In the dawning days of audio, transformers played a vital role in the functionality of first-generation all-tube based electronic circuitry. It was circa 1920 and radio broadcasts for the general populace had just begun, generating a rapid rise in the demand for broadcast audio systems, all of which needed transformers to function.
Later, as equipment for live sound reinforcement began to emerge, transformers again proved indispensible as the only means of matching microphone impedances to vacuum tube preamplifiers.
Transformers were also used as inter-stage devices in amplifiers, for line output drivers, and for matching a power amplifier’s output stage to the impedance of a loudspeaker voice coil – just as they are still used today in audiophile tube-based amplifiers and musical instrument amps.
Eventually, widespread use of transistor-based preamps and power amplifiers lessened the need for transformers, but as any electric guitarist will tell you, tubes “just sound better.”

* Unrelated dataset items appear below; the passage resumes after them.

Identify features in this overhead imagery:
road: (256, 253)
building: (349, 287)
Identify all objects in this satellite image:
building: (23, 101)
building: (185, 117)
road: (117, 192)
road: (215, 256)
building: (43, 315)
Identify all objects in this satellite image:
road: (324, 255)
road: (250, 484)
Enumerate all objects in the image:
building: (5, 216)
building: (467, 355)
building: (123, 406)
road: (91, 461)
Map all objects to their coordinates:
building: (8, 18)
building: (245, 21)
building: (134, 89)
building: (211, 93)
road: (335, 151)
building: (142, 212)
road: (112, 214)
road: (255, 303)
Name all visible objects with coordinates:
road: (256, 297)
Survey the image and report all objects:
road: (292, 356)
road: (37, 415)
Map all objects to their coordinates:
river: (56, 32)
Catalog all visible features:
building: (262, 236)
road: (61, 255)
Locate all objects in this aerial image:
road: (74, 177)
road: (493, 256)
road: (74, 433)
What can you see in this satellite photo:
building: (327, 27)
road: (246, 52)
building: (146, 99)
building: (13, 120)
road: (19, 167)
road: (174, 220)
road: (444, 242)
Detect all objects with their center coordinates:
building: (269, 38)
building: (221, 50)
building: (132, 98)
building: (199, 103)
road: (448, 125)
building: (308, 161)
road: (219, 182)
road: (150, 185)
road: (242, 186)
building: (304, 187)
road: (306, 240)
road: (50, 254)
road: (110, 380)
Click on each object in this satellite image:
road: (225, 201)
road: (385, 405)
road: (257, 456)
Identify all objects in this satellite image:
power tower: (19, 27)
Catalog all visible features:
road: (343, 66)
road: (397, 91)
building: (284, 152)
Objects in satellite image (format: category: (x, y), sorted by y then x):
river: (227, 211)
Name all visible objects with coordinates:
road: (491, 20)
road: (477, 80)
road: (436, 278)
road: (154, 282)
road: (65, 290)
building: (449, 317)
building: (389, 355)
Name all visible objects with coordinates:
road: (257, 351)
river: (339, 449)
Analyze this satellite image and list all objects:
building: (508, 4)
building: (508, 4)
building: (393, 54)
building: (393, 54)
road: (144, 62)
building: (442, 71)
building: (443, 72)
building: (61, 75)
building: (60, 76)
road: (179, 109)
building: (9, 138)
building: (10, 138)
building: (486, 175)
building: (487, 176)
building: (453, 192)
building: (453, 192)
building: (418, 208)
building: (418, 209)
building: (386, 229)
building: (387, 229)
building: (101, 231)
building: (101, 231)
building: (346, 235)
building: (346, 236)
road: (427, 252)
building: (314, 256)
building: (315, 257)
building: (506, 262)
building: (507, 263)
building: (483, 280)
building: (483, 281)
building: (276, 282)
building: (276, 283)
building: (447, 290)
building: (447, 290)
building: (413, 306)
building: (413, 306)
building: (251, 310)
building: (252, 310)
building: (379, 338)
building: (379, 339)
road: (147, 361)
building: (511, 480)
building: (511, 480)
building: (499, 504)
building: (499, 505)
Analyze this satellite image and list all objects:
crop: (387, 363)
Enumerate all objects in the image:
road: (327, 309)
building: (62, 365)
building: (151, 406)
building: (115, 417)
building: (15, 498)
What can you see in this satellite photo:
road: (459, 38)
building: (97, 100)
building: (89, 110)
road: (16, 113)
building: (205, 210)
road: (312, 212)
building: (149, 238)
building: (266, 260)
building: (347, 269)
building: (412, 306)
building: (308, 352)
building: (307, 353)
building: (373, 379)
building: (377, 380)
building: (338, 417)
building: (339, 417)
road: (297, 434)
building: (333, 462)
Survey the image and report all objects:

However, transformers do much more than just impedance matching. They can differentially balance a microphone or line-level signal at the source, and then de-balance the same signal at the destination (or more properly stated, the “load”). In the process, electromagnetic interference (EMI), the cause of all-too-familiar hum and buzz, is cancelled out as a function of the transformer’s common-mode rejection ratio (CMRR or CMR).
The term “common mode” refers to any stray field that is common to both the plus and minus poles of a balanced line. Add the word “rejection” and it describes exactly what the transformer is doing: it phase-cancels the EMI because the poles are 180 degrees opposed to each other, thus rejecting any unwanted field induced in the cable.
This is pretty important stuff. When a line is not balanced, it becomes vulnerable to picking up all kinds of stray energy. Usually this takes the form of 60 Hz (or 50 Hz in Europe), along with related harmonics. The interference is induced in the cable from nearby alternating current (AC) power cables or from AC rectifiers in electrical devices.
Problems can also be caused by radio transmitters and other high-power devices that generate unwanted energy fields, such as diathermy machines and wood welders (yes, there really is such a thing as a wood welder). In the case of higher frequencies, the invasive energy may not be audible, but it can wreak havoc in a sensitive broadband mic preamp if the energy is not cancelled out by a precision-grade transformer (or by other means).
High-grade audio transformers, such as those manufactured by Lundahl in Sweden and Jensen in the U.S., exhibit high CMRR values across a broad spectrum of frequencies; low-grade transformers may help reduce hum and buzz a bit, but their CMRR is rarely sufficient to solve any significant problem. When it comes to hum and noise rejection, precision high-grade transformers are an invaluable insurance policy.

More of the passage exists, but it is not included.